Just in case you come back -- here -- I think I am changing my mind about
hta longevity as Microsoft uses hta quite frequently noting all of their
MSDN developer resources have been using hta for at least the last year. I
didn't even realize this until I started using the file system to dig
through several I have been receiving.

I wonder how secure hta is?

<%= Clinton Gallagher

 

[Bryan Lynn]

Good info Clinton -- thanks!

By their nature, HTAs are not secure. HTAs essentially run like IE w/
out any of IE's security constraints -- that's the whole point of them.
Because they bypass IE's security model, this allows you to use HTML
and script (vb script, jscript, etc) to build rich "web" apps that can
interact with the user's file system, registry, etc (just like real
applications do).

So from a security standpoint, HTAs are like EXEs. HTAs are trusted
applications that should only be run from trusted sources -- and b/c of
this "trust", they have full permissions much like an EXE.

 

[Gerry Hickman]

Hi,

HTA's are a very good model for client UI, the security is not an issue
- it's "automatic". They allow you to create W3C compliant end-user apps
with zero deployment.

The big downside is that there's zero revenue for Microsoft from their
use, so obviously Microosft is not going to be pushing their use.

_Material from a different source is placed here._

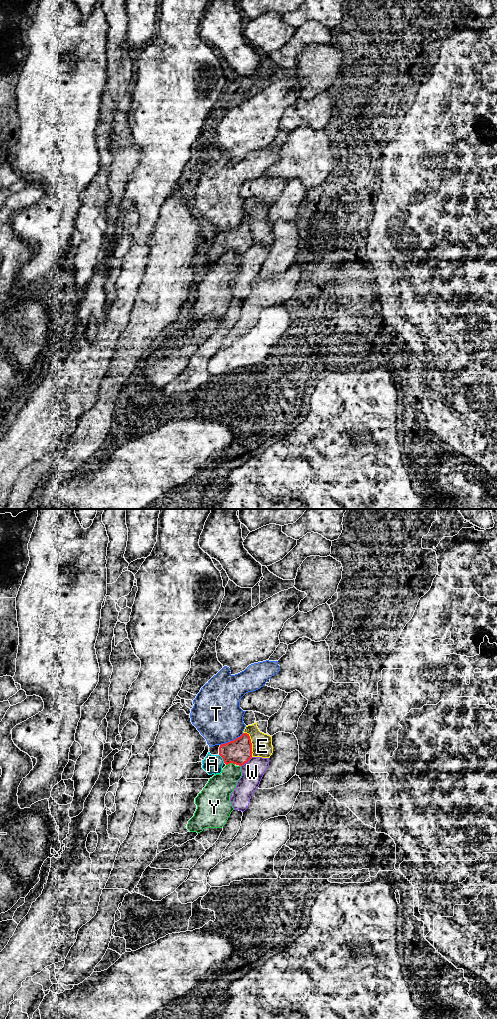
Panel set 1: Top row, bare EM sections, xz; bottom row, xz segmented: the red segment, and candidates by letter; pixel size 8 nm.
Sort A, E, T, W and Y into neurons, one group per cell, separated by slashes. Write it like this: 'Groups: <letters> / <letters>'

It's important the original poster understands the difference between
ASP.NET and HTAs, in that ASP is for client/server apps and HTAs are for
local apps. e.g. you would not use HTAs for a world-wide-web site
providing a nation-wide telephone directory. Conversely, you would not
use ASP.NET to provide a mobile sales rep with a CD-RW backup facility
for their laptop - you give them an HTA.

Smart-clients are a joke in all but 1 in 1000 real-world scenarios. A
simple example is the services I currently run can be used from hotel
rooms, internet cafe's and broken down home-user Win95 computers, Linux
boxes, Mac boxes, internet TVs and handhelds. See how well your lame-ass
"smart-client" app works on these systems??

The future is the W3C.

The way I write apps, is to write them once and never deploy them.
People simply type in "www.mydomain.com/myapp" and of they go. They get
superior client-side interaction from W3C compliant DOM and it's way
ahead of anything you can do in .NET with WinForms/Avalon (or whatever).